Data excerpts:
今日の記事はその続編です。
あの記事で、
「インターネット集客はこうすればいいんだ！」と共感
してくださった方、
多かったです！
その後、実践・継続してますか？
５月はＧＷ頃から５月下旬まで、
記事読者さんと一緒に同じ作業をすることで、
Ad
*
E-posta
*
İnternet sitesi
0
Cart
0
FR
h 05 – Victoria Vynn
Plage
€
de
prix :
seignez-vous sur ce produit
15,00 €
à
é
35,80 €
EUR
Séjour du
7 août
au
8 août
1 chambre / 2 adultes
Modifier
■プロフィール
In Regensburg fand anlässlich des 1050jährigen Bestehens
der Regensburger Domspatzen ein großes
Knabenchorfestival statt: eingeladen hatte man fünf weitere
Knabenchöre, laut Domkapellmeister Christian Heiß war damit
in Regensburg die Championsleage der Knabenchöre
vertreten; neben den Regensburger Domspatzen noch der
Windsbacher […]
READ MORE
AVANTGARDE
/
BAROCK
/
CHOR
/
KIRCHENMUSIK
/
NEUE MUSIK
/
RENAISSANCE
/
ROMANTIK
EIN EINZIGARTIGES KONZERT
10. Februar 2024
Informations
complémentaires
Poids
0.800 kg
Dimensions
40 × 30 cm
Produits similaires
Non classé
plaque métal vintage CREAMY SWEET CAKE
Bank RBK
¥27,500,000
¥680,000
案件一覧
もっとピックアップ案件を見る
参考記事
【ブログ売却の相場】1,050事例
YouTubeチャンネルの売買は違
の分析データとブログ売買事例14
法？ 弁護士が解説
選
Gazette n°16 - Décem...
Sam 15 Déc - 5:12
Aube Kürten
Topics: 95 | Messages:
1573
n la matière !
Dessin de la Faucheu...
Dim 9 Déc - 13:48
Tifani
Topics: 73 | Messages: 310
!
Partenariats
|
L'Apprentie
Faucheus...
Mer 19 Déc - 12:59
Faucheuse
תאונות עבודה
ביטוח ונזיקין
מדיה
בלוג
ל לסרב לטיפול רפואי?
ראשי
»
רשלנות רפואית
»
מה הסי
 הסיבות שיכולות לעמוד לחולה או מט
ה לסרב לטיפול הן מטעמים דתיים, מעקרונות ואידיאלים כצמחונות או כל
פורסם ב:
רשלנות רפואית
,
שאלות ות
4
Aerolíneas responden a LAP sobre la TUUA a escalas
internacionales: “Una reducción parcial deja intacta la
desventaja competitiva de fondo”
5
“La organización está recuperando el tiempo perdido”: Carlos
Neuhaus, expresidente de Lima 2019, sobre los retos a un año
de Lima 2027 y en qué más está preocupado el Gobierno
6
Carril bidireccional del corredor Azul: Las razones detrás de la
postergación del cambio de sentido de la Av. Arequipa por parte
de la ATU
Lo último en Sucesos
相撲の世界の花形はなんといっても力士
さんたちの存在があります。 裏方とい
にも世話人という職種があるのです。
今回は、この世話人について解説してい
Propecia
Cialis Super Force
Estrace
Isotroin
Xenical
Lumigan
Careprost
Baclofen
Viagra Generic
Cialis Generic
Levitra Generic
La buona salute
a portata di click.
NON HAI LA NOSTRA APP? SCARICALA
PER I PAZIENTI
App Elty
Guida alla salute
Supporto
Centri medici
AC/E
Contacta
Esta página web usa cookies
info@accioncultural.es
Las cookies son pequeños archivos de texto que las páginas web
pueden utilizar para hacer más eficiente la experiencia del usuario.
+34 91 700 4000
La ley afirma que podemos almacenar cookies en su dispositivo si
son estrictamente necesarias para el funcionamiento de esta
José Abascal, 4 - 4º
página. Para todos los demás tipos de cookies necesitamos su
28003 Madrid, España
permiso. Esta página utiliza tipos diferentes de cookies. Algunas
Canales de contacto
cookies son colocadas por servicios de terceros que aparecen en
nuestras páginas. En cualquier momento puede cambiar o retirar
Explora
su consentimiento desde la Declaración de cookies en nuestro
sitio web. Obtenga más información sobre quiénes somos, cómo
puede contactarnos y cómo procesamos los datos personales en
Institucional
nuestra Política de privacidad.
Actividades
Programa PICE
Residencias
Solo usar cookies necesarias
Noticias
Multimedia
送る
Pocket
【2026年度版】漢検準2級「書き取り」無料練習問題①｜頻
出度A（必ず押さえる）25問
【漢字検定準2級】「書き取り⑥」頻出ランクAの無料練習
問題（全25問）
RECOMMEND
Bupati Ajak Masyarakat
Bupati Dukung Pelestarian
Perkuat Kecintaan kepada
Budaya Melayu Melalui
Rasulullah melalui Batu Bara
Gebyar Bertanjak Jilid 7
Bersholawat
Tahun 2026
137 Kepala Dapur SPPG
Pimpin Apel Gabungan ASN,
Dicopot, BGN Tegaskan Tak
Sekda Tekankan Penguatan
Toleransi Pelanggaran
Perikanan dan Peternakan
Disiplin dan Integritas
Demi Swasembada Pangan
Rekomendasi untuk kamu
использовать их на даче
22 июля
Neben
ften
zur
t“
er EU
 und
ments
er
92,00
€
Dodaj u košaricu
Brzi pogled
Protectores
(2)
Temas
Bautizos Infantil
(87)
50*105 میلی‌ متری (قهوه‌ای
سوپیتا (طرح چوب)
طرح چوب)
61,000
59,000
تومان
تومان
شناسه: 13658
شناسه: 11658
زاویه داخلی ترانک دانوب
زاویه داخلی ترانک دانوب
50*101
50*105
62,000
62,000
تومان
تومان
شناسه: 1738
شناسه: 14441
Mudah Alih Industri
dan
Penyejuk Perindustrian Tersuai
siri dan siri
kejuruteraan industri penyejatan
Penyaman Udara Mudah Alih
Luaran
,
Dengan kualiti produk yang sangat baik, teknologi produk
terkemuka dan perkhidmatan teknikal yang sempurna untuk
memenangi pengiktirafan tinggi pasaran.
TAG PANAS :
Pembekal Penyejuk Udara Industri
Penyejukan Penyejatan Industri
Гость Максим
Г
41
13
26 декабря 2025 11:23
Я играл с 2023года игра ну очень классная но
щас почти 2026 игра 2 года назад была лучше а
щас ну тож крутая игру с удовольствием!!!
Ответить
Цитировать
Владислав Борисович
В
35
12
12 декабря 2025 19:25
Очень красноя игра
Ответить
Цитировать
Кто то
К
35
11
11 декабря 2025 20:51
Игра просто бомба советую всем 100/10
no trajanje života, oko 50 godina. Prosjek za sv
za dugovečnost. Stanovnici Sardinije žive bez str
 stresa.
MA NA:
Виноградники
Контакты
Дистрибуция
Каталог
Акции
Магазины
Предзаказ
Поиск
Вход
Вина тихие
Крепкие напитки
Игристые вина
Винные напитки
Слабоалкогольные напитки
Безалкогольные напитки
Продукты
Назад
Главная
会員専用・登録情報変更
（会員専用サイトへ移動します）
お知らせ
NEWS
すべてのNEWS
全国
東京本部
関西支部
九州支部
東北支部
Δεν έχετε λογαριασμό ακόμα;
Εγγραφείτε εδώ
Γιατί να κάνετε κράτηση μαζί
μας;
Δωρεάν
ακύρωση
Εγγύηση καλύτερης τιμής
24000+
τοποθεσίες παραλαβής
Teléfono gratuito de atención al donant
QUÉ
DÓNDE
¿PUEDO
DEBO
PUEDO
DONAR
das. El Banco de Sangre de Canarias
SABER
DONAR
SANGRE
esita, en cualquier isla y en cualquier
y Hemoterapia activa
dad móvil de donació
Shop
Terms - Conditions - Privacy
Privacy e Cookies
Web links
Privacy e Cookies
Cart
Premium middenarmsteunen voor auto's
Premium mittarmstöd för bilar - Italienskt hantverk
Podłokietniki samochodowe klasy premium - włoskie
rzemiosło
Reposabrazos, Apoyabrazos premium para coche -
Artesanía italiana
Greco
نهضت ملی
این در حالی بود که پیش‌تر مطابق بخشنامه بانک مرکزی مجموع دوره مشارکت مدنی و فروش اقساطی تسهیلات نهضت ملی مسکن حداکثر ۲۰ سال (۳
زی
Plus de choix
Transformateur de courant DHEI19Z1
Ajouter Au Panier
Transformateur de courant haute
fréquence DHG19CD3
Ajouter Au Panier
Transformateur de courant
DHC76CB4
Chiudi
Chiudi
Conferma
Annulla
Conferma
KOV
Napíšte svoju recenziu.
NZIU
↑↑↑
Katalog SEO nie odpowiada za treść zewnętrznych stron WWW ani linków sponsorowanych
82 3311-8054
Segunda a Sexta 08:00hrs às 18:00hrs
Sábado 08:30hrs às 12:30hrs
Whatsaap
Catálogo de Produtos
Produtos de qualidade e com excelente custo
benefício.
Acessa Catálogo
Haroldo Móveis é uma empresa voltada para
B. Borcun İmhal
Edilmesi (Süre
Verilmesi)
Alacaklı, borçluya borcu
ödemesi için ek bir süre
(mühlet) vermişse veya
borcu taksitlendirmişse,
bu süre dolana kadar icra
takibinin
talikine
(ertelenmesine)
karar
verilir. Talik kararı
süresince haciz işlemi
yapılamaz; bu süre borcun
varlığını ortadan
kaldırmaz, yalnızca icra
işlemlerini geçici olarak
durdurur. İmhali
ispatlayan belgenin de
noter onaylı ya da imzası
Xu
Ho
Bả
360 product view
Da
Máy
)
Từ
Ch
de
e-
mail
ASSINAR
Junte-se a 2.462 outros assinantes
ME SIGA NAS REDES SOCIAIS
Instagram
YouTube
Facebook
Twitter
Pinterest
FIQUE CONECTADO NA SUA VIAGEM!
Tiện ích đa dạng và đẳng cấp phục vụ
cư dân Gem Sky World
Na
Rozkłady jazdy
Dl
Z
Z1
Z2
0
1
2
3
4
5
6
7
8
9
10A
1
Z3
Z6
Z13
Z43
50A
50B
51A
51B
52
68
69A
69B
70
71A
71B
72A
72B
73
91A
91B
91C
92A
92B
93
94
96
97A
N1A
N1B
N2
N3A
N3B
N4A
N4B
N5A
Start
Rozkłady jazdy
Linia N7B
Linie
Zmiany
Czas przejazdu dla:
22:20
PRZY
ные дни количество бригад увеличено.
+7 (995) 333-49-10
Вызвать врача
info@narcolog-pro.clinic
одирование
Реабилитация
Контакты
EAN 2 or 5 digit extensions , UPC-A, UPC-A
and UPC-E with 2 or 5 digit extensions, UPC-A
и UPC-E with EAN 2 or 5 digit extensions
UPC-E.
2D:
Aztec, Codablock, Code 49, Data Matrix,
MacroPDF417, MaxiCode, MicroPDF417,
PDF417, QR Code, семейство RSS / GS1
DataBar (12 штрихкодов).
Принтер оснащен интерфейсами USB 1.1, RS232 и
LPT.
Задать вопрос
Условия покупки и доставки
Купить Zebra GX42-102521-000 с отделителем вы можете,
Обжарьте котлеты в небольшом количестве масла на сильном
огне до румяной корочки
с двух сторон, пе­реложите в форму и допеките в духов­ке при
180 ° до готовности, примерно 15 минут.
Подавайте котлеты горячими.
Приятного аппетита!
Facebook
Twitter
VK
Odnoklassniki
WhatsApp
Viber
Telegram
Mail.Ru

What needs to be done: Copy the lines from the start of the records through the line containing "Knabenchorfestival statt: eingeladen", inclusive.

Your response:
今日の記事はその続編です。
あの記事で、
「インターネット集客はこうすればいいんだ！」と共感
してくださった方、
多かったです！
その後、実践・継続してますか？
５月はＧＷ頃から５月下旬まで、
記事読者さんと一緒に同じ作業をすることで、
Ad
*
E-posta
*
İnternet sitesi
0
Cart
0
FR
h 05 – Victoria Vynn
Plage
€
de
prix :
seignez-vous sur ce produit
15,00 €
à
é
35,80 €
EUR
Séjour du
7 août
au
8 août
1 chambre / 2 adultes
Modifier
■プロフィール
In Regensburg fand anlässlich des 1050jährigen Bestehens
der Regensburger Domspatzen ein großes
Knabenchorfestival statt: eingeladen hatte man fünf weitere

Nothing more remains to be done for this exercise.